> Instructions for the task: Please output the records below as a JSON list of strings with one string per line. Skip blank lines and leave the pictures out.

(Records excerpted from a collection)

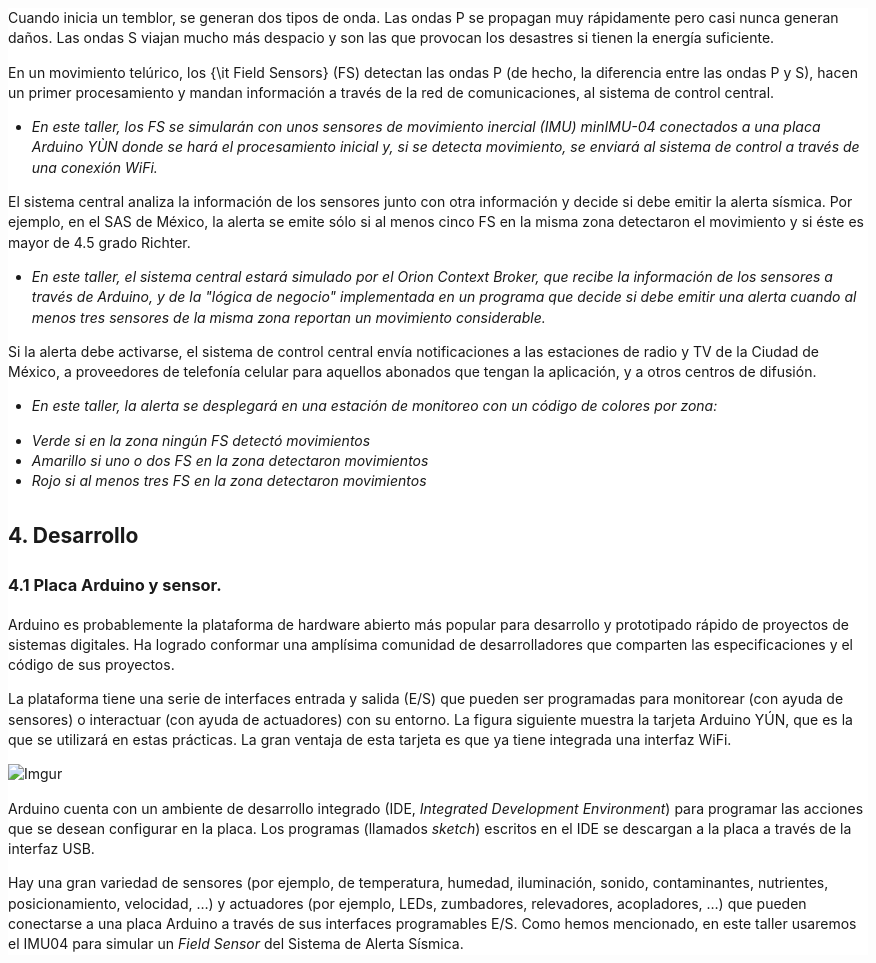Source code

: 
Cuando inicia un temblor, se generan dos tipos de onda. Las ondas P se propagan muy rápidamente pero casi nunca generan daños. Las ondas S viajan mucho más despacio y son las que provocan los desastres si tienen la energía suficiente.  

En un movimiento telúrico, los {\it Field Sensors} (FS) detectan las ondas P (de hecho, la diferencia entre las ondas P y S), hacen un primer procesamiento y mandan información a través de la red de comunicaciones, al sistema de control central.  

* *En este taller, los FS se simularán con unos sensores de movimiento inercial (IMU) minIMU-04 conectados a una placa Arduino YÙN donde se hará el procesamiento inicial y, si se detecta movimiento, se enviará al sistema de control a través de una conexión WiFi.*


El sistema central analiza la información de los sensores junto con otra información y decide si debe emitir la alerta sísmica.  Por ejemplo, en el SAS de México, la alerta se emite sólo si al menos cinco FS en la misma zona detectaron el movimiento y si éste es mayor de 4.5 grado Richter.

* *En este taller, el sistema central estará simulado por el Orion Context Broker, que recibe la  información de los sensores a través de Arduino, y de la "lógica de negocio" implementada en un programa que decide si debe emitir una alerta cuando al menos tres sensores de la misma zona reportan un movimiento considerable.*


Si la alerta debe activarse, el sistema de control central envía notificaciones a las estaciones de radio y TV de la Ciudad de México, a proveedores de telefonía celular para aquellos abonados que tengan la aplicación, y a otros centros de difusión.

* *En este taller, la alerta se desplegará en una estación de monitoreo con un código de colores por zona:* 

- *Verde si en la zona ningún FS detectó movimientos*
- *Amarillo si uno o dos FS en la zona detectaron movimientos*
- *Rojo si al menos tres FS en la zona detectaron movimientos*


## 4. Desarrollo

### 4.1 Placa Arduino y sensor.

Arduino es probablemente la plataforma de hardware abierto más popular para desarrollo y prototipado rápido de proyectos de sistemas digitales.  Ha logrado conformar una amplísima comunidad de desarrolladores que comparten las especificaciones y el código de sus proyectos.

La plataforma tiene una serie de interfaces entrada y salida (E/S) que pueden ser programadas para monitorear (con ayuda de sensores) o interactuar (con ayuda de actuadores) con su entorno.  La figura siguiente muestra la tarjeta Arduino YÚN, que es la que se utilizará en estas prácticas. La gran ventaja de esta tarjeta es que ya tiene integrada una interfaz WiFi.

![Imgur](https://i.imgur.com/Kzb5AOl.png)

Arduino cuenta con un ambiente de desarrollo integrado (IDE, *Integrated Development Environment*) para programar las acciones que se desean configurar en la placa.  Los programas (llamados *sketch*) escritos en el IDE se descargan a la placa a través de la interfaz USB. 

Hay una gran variedad de sensores (por ejemplo, de temperatura, humedad, iluminación, sonido, contaminantes, nutrientes, posicionamiento, velocidad, …) y actuadores (por ejemplo, LEDs, zumbadores, relevadores, acopladores, …) que pueden conectarse a una placa Arduino a través de sus interfaces programables E/S. Como hemos mencionado, en este taller usaremos el IMU04 para simular un *Field Sensor* del Sistema de Alerta Sísmica.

> Exercise result:
[
  "Source code",
  ": ",
  "Cuando inicia un temblor, se generan dos tipos de onda. Las ondas P se propagan muy rápidamente pero casi nunca generan daños. Las ondas S viajan mucho más despacio y son las que provocan los desastres si tienen la energía suficiente.  ",
  "En un movimiento telúrico, los {\\it Field Sensors} (FS) detectan las ondas P (de hecho, la diferencia entre las ondas P y S), hacen un primer procesamiento y mandan información a través de la red de comunicaciones, al sistema de control central.  ",
  "* *En este taller, los FS se simularán con unos sensores de movimiento inercial (IMU) minIMU-04 conectados a una placa Arduino YÙN donde se hará el procesamiento inicial y, si se detecta movimiento, se enviará al sistema de control a través de una conexión WiFi.*",
  "El sistema central analiza la información de los sensores junto con otra información y decide si debe emitir la alerta sísmica.  Por ejemplo, en el SAS de México, la alerta se emite sólo si al menos cinco FS en la misma zona detectaron el movimiento y si éste es mayor de 4.5 grado Richter.",
  "* *En este taller, el sistema central estará simulado por el Orion Context Broker, que recibe la  información de los sensores a través de Arduino, y de la \"lógica de negocio\" implementada en un programa que decide si debe emitir una alerta cuando al menos tres sensores de la misma zona reportan un movimiento considerable.*",
  "Si la alerta debe activarse, el sistema de control central envía notificaciones a las estaciones de radio y TV de la Ciudad de México, a proveedores de telefonía celular para aquellos abonados que tengan la aplicación, y a otros centros de difusión.",
  "* *En este taller, la alerta se desplegará en una estación de monitoreo con un código de colores por zona:* ",
  "- *Verde si en la zona ningún FS detectó movimientos*",
  "- *Amarillo si uno o dos FS en la zona detectaron movimientos*",
  "- *Rojo si al menos tres FS en la zona detectaron movimientos*",
  "## 4. Desarrollo",
  "### 4.1 Placa Arduino y sensor.",
  "Arduino es probablemente la plataforma de hardware abierto más popular para desarrollo y prototipado rápido de proyectos de sistemas digitales.  Ha logrado conformar una amplísima comunidad de desarrolladores que comparten las especificaciones y el código de sus proyectos.",
  "La plataforma tiene una serie de interfaces entrada y salida (E/S) que pueden ser programadas para monitorear (con ayuda de sensores) o interactuar (con ayuda de actuadores) con su entorno.  La figura siguiente muestra la tarjeta Arduino YÚN, que es la que se utilizará en estas prácticas. La gran ventaja de esta tarjeta es que ya tiene integrada una interfaz WiFi.",
  "![Imgur](https://i.imgur.com/Kzb5AOl.png)",
  "Arduino cuenta con un ambiente de desarrollo integrado (IDE, *Integrated Development Environment*) para programar las acciones que se desean configurar en la placa.  Los programas (llamados *sketch*) escritos en el IDE se descargan a la placa a través de la interfaz USB. ",
  "Hay una gran variedad de sensores (por ejemplo, de temperatura, humedad, iluminación, sonido, contaminantes, nutrientes, posicionamiento, velocidad, …) y actuadores (por ejemplo, LEDs, zumbadores, relevadores, acopladores, …) que pueden conectarse a una placa Arduino a través de sus interfaces programables E/S. Como hemos mencionado, en este taller usaremos el IMU04 para simular un *Field Sensor* del Sistema de Alerta Sísmica."
]